--- Begin EXERCISE MATERIALS ---
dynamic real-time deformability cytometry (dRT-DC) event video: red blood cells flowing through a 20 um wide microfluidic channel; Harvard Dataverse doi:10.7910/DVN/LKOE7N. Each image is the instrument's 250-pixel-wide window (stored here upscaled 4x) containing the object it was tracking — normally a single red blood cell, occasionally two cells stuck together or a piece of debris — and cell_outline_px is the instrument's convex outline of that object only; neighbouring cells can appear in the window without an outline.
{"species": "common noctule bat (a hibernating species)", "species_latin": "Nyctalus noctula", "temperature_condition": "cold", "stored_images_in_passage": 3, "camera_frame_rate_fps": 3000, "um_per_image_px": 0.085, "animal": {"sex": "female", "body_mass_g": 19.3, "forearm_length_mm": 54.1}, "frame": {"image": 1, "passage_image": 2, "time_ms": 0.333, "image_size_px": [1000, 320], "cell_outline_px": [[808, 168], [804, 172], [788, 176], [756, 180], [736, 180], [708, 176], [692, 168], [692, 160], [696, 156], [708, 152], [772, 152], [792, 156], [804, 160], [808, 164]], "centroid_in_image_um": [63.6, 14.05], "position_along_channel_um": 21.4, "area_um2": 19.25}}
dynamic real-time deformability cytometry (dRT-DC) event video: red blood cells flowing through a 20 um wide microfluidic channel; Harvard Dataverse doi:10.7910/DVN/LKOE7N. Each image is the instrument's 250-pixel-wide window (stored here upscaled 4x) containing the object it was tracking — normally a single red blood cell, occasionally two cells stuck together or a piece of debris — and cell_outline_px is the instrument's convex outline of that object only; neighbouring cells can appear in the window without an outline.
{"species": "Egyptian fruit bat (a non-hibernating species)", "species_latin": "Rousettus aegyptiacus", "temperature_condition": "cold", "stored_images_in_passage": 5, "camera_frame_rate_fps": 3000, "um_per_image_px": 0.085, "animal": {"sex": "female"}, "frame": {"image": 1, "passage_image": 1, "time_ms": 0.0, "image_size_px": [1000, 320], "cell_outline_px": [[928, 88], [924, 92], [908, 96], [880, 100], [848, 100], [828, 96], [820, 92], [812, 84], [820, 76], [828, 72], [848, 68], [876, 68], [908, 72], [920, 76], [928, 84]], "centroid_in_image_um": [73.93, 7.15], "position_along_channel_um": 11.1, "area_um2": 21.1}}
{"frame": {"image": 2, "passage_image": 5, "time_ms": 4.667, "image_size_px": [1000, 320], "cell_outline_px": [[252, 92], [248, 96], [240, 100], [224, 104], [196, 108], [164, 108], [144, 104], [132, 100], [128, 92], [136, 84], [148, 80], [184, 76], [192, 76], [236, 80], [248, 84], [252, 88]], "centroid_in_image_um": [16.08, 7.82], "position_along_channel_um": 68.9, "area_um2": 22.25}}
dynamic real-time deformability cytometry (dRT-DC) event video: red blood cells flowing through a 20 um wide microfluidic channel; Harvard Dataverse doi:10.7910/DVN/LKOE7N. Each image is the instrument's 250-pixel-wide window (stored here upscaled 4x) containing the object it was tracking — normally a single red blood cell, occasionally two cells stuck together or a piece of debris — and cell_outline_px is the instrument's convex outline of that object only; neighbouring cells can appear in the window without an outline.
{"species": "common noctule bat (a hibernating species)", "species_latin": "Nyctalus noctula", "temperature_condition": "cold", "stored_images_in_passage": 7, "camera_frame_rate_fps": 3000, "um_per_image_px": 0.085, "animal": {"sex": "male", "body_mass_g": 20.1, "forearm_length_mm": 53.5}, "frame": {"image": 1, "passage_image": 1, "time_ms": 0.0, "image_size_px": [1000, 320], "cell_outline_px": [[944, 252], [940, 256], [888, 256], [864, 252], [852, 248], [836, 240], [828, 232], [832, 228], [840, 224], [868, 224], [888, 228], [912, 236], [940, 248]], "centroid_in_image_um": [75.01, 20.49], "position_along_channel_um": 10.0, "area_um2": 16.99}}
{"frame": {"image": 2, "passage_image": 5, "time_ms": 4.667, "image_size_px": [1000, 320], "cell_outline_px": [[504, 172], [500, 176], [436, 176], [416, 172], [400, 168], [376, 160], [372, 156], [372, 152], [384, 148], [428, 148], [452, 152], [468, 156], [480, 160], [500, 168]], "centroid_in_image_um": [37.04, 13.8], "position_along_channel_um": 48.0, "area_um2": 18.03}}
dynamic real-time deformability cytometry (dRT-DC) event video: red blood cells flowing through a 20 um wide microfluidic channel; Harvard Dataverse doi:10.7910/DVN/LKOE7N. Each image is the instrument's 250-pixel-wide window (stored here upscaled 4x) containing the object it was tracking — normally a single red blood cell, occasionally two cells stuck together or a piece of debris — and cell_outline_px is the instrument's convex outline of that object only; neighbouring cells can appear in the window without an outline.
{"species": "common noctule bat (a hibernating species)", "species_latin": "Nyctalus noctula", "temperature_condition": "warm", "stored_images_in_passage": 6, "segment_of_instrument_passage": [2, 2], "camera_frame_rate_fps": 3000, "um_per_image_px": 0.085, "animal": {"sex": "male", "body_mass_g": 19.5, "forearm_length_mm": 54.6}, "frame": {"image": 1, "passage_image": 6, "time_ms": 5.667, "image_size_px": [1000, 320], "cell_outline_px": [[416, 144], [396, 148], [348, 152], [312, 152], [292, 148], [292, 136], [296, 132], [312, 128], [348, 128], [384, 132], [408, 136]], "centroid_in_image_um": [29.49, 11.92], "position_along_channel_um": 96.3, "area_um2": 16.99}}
--- End EXERCISE MATERIALS ---
**PROBLEM TO WORK ON**
Copy out each record, keeping every word as it is.

**TASK RESULT**
dynamic real-time deformability cytometry (dRT-DC) event video: red blood cells flowing through a 20 um wide microfluidic channel; Harvard Dataverse doi:10.7910/DVN/LKOE7N. Each image is the instrument's 250-pixel-wide window (stored here upscaled 4x) containing the object it was tracking — normally a single red blood cell, occasionally two cells stuck together or a piece of debris — and cell_outline_px is the instrument's convex outline of that object only; neighbouring cells can appear in the window without an outline.
{"species": "common noctule bat (a hibernating species)", "species_latin": "Nyctalus noctula", "temperature_condition": "cold", "stored_images_in_passage": 3, "camera_frame_rate_fps": 3000, "um_per_image_px": 0.085, "animal": {"sex": "female", "body_mass_g": 19.3, "forearm_length_mm": 54.1}, "frame": {"image": 1, "passage_image": 2, "time_ms": 0.333, "image_size_px": [1000, 320], "cell_outline_px": [[808, 168], [804, 172], [788, 176], [756, 180], [736, 180], [708, 176], [692, 168], [692, 160], [696, 156], [708, 152], [772, 152], [792, 156], [804, 160], [808, 164]], "centroid_in_image_um": [63.6, 14.05], "position_along_channel_um": 21.4, "area_um2": 19.25}}
dynamic real-time deformability cytometry (dRT-DC) event video: red blood cells flowing through a 20 um wide microfluidic channel; Harvard Dataverse doi:10.7910/DVN/LKOE7N. Each image is the instrument's 250-pixel-wide window (stored here upscaled 4x) containing the object it was tracking — normally a single red blood cell, occasionally two cells stuck together or a piece of debris — and cell_outline_px is the instrument's convex outline of that object only; neighbouring cells can appear in the window without an outline.
{"species": "Egyptian fruit bat (a non-hibernating species)", "species_latin": "Rousettus aegyptiacus", "temperature_condition": "cold", "stored_images_in_passage": 5, "camera_frame_rate_fps": 3000, "um_per_image_px": 0.085, "animal": {"sex": "female"}, "frame": {"image": 1, "passage_image": 1, "time_ms": 0.0, "image_size_px": [1000, 320], "cell_outline_px": [[928, 88], [924, 92], [908, 96], [880, 100], [848, 100], [828, 96], [820, 92], [812, 84], [820, 76], [828, 72], [848, 68], [876, 68], [908, 72], [920, 76], [928, 84]], "centroid_in_image_um": [73.93, 7.15], "position_along_channel_um": 11.1, "area_um2": 21.1}}
{"frame": {"image": 2, "passage_image": 5, "time_ms": 4.667, "image_size_px": [1000, 320], "cell_outline_px": [[252, 92], [248, 96], [240, 100], [224, 104], [196, 108], [164, 108], [144, 104], [132, 100], [128, 92], [136, 84], [148, 80], [184, 76], [192, 76], [236, 80], [248, 84], [252, 88]], "centroid_in_image_um": [16.08, 7.82], "position_along_channel_um": 68.9, "area_um2": 22.25}}
dynamic real-time deformability cytometry (dRT-DC) event video: red blood cells flowing through a 20 um wide microfluidic channel; Harvard Dataverse doi:10.7910/DVN/LKOE7N. Each image is the instrument's 250-pixel-wide window (stored here upscaled 4x) containing the object it was tracking — normally a single red blood cell, occasionally two cells stuck together or a piece of debris — and cell_outline_px is the instrument's convex outline of that object only; neighbouring cells can appear in the window without an outline.
{"species": "common noctule bat (a hibernating species)", "species_latin": "Nyctalus noctula", "temperature_condition": "cold", "stored_images_in_passage": 7, "camera_frame_rate_fps": 3000, "um_per_image_px": 0.085, "animal": {"sex": "male", "body_mass_g": 20.1, "forearm_length_mm": 53.5}, "frame": {"image": 1, "passage_image": 1, "time_ms": 0.0, "image_size_px": [1000, 320], "cell_outline_px": [[944, 252], [940, 256], [888, 256], [864, 252], [852, 248], [836, 240], [828, 232], [832, 228], [840, 224], [868, 224], [888, 228], [912, 236], [940, 248]], "centroid_in_image_um": [75.01, 20.49], "position_along_channel_um": 10.0, "area_um2": 16.99}}
{"frame": {"image": 2, "passage_image": 5, "time_ms": 4.667, "image_size_px": [1000, 320], "cell_outline_px": [[504, 172], [500, 176], [436, 176], [416, 172], [400, 168], [376, 160], [372, 156], [372, 152], [384, 148], [428, 148], [452, 152], [468, 156], [480, 160], [500, 168]], "centroid_in_image_um": [37.04, 13.8], "position_along_channel_um": 48.0, "area_um2": 18.03}}
dynamic real-time deformability cytometry (dRT-DC) event video: red blood cells flowing through a 20 um wide microfluidic channel; Harvard Dataverse doi:10.7910/DVN/LKOE7N. Each image is the instrument's 250-pixel-wide window (stored here upscaled 4x) containing the object it was tracking — normally a single red blood cell, occasionally two cells stuck together or a piece of debris — and cell_outline_px is the instrument's convex outline of that object only; neighbouring cells can appear in the window without an outline.
{"species": "common noctule bat (a hibernating species)", "species_latin": "Nyctalus noctula", "temperature_condition": "warm", "stored_images_in_passage": 6, "segment_of_instrument_passage": [2, 2], "camera_frame_rate_fps": 3000, "um_per_image_px": 0.085, "animal": {"sex": "male", "body_mass_g": 19.5, "forearm_length_mm": 54.6}, "frame": {"image": 1, "passage_image": 6, "time_ms": 5.667, "image_size_px": [1000, 320], "cell_outline_px": [[416, 144], [396, 148], [348, 152], [312, 152], [292, 148], [292, 136], [296, 132], [312, 128], [348, 128], [384, 132], [408, 136]], "centroid_in_image_um": [29.49, 11.92], "position_along_channel_um": 96.3, "area_um2": 16.99}}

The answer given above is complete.